Lanesboro Correctional Institution in Anson County
Lanesboro Correctional Institution in Anson County THE CHARLOTTE OBSERVER

North Carolina is merging two Anson County prisons and turning one into a minimum-custody facility that will provide skills and educational programs to nonviolent inmates or those nearing release.

The merging of Brown Creek Correctional Institution and neighboring Lanesboro Correctional Institution is the latest example of a state program to better provide inmates with specific skills, educational and treatment needs.

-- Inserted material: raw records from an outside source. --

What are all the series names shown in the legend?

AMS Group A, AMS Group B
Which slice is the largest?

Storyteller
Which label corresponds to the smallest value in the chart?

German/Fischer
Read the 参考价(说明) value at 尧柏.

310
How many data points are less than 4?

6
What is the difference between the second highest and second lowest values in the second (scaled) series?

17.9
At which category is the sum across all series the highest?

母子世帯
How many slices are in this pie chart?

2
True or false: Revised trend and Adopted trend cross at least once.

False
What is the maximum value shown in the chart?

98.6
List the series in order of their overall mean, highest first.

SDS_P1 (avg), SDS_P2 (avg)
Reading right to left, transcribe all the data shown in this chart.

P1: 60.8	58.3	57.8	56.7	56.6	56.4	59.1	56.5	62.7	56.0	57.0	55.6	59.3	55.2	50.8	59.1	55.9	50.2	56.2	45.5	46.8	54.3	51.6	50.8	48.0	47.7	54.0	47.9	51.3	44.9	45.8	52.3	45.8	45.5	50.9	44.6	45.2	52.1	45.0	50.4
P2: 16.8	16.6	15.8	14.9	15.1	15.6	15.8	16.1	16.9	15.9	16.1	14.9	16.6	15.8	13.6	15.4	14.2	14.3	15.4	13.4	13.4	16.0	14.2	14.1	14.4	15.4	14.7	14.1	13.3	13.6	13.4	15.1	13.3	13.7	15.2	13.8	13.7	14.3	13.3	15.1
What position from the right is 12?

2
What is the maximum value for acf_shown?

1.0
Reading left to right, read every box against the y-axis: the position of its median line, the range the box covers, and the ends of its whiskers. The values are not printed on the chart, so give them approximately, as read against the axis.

In this case, the Department of Public Safety will convert Brown Creek, a medium-custody facility, into a 350-bed minimum-custody prison. It will operate under the Lanesboro name and its management team.

Prison officials said the change would help the state with a continual challenge: hiring enough officers at the rural prisons, where work can be dangerous and the pay is low. New officers earn about $31,000 a year.

“It’s long been known that they’ve encountered challenges with maintaining low vacancy rates in that area,” said Pamela Walker, department spokeswoman. “(Staff vacancies) certainly played into the decision.”

According to the state, the number of inmates at the two prisons will drop from about 2,300 to 1,850 as some are moved to prisons across the state. Staff will drop from about 880 to 630, though Walker said the department goal is to have a higher staff-to-inmate ratio at Lanesboro’s close-custody units.

Close-custody units house the state’s most violent offenders. Lanesboro houses medium- and close-custody inmates.

Elizabeth Forbes, director of the criminal justice reform group NC CURE, said the change could benefit inmates and taxpayers.

“If done right, and if they put the money into it, the end results are going to cut down on people returning to prison,” Forbes said.

Walker said the changes would take about three months.

Brown Creek and Lanesboro have had checkered pasts.

Last year, convicted murderer Kristopher McNeil escaped from Brown Creek during a tryst with a female prison worker. Police caught McNeil, who had scaled the prison's chain-link fence, near the Davidson-Forsyth county line, about 80 miles north of the prison.

Kendra Lynette Miller, who began working at Brown Creek in early 2015, was charged with having sex with an inmate, providing a phone to an inmate, harboring a fugitive and aiding and abetting a fugitive.

This year, Polkton police charged Lanesboro correctional Officer Scarlette King Hodges with possession of a controlled substance on the premises of a prison, possession with intent to, manufacture, sell and deliver heroin, and providing tobacco/vapor to an inmate.